Exercise goal: An exact transcription of the lines from the one holding "Try to optimise" to the end of the entries below, and nothing more, is the required answer. Please omit the pictures.

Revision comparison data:
■ ■ ■ ■
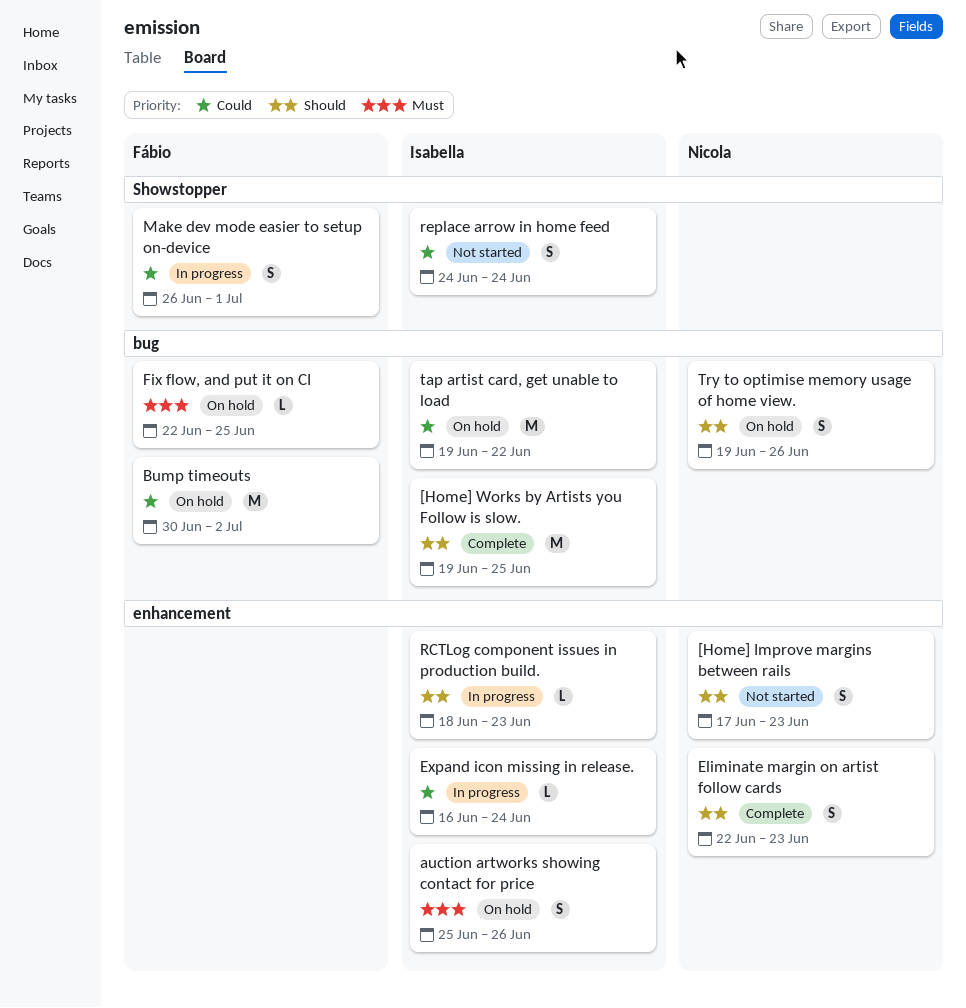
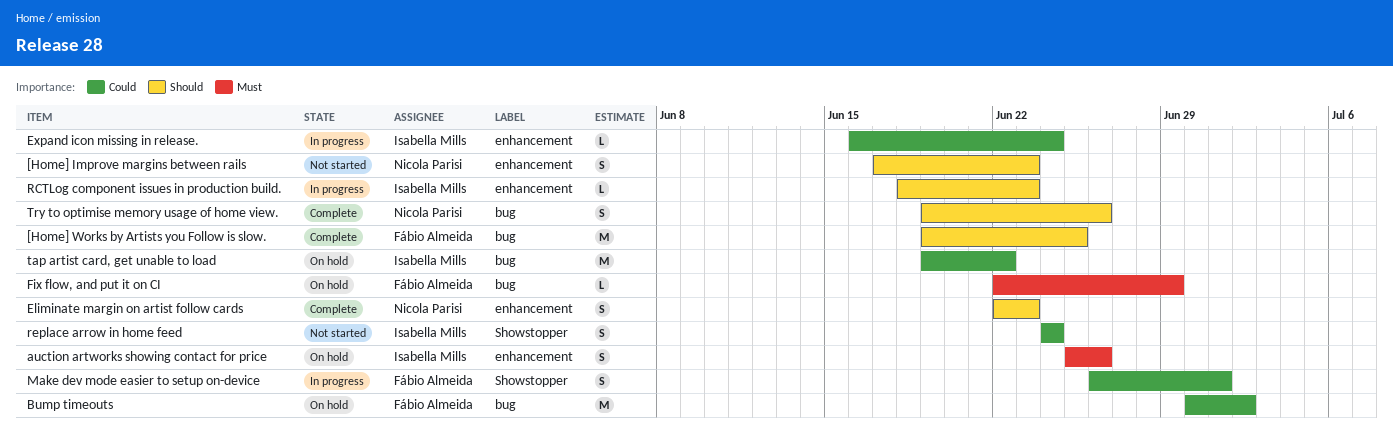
[Home] Works by Artists you Follow is slow., owner: Isabella Mills -> Fábio Almeida
Fix flow, and put it on CI, due: Jun 25 -> Jun 29
Try to optimise memory usage of home view., status: On hold -> Complete

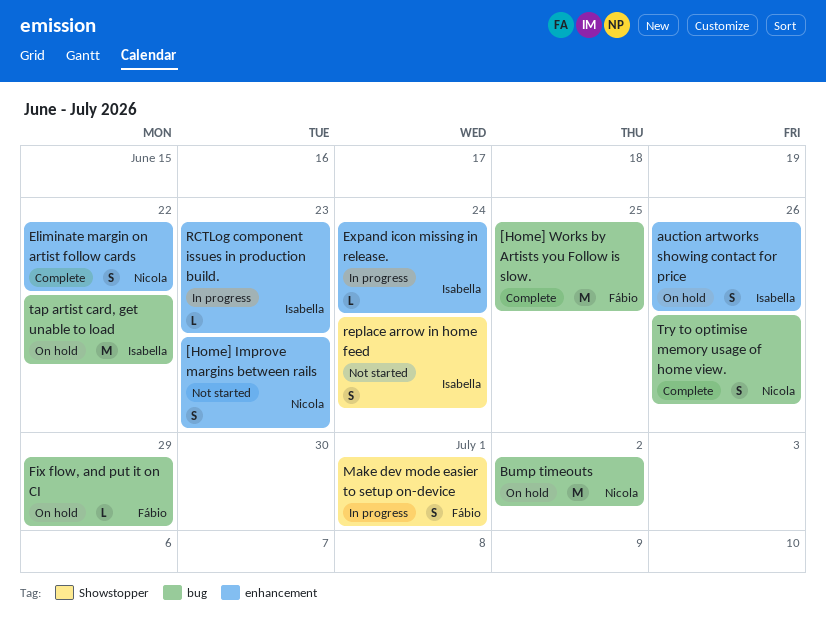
Bump timeouts, owner: Fábio Almeida -> Nicola Parisi
Eliminate margin on artist follow cards, due: Jun 23 -> Jun 22

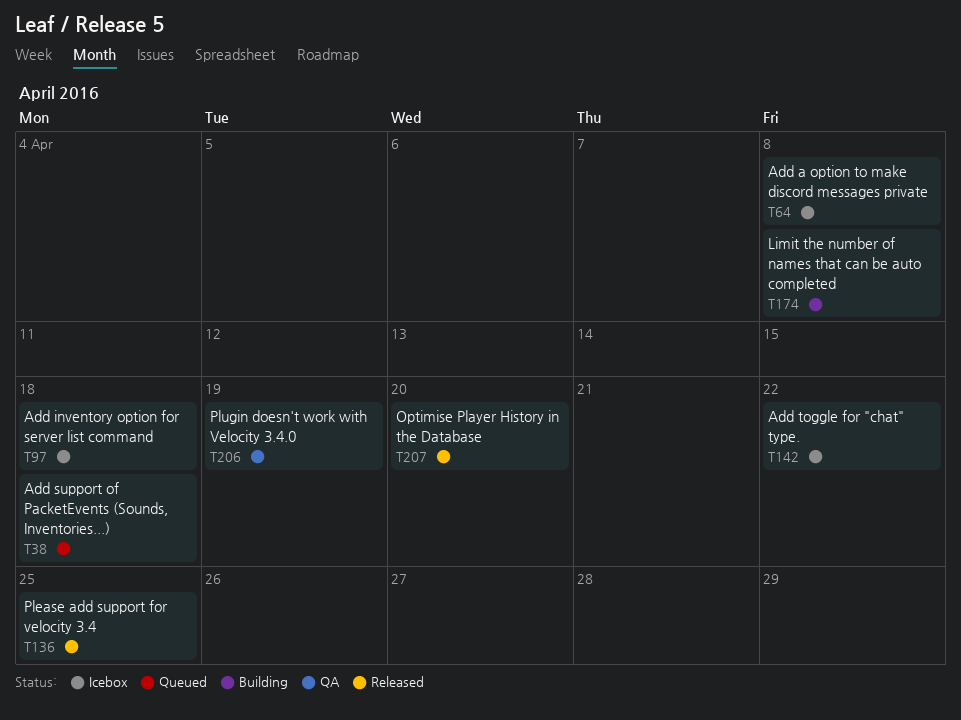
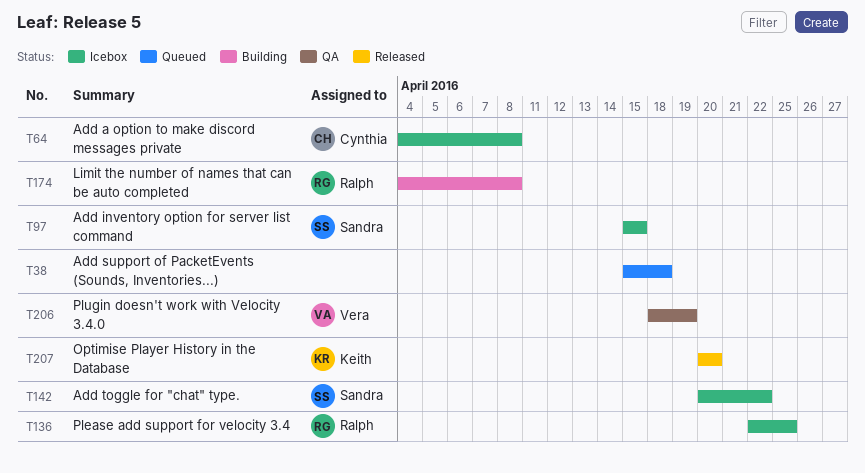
T97, due: Apr 18 -> Apr 15
T136, status: Released -> Icebox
■ ■ ■ ■
Written reply:
Try to optimise memory usage of home view., status: On hold -> Complete

Bump timeouts, owner: Fábio Almeida -> Nicola Parisi
Eliminate margin on artist follow cards, due: Jun 23 -> Jun 22

T97, due: Apr 18 -> Apr 15
T136, status: Released -> Icebox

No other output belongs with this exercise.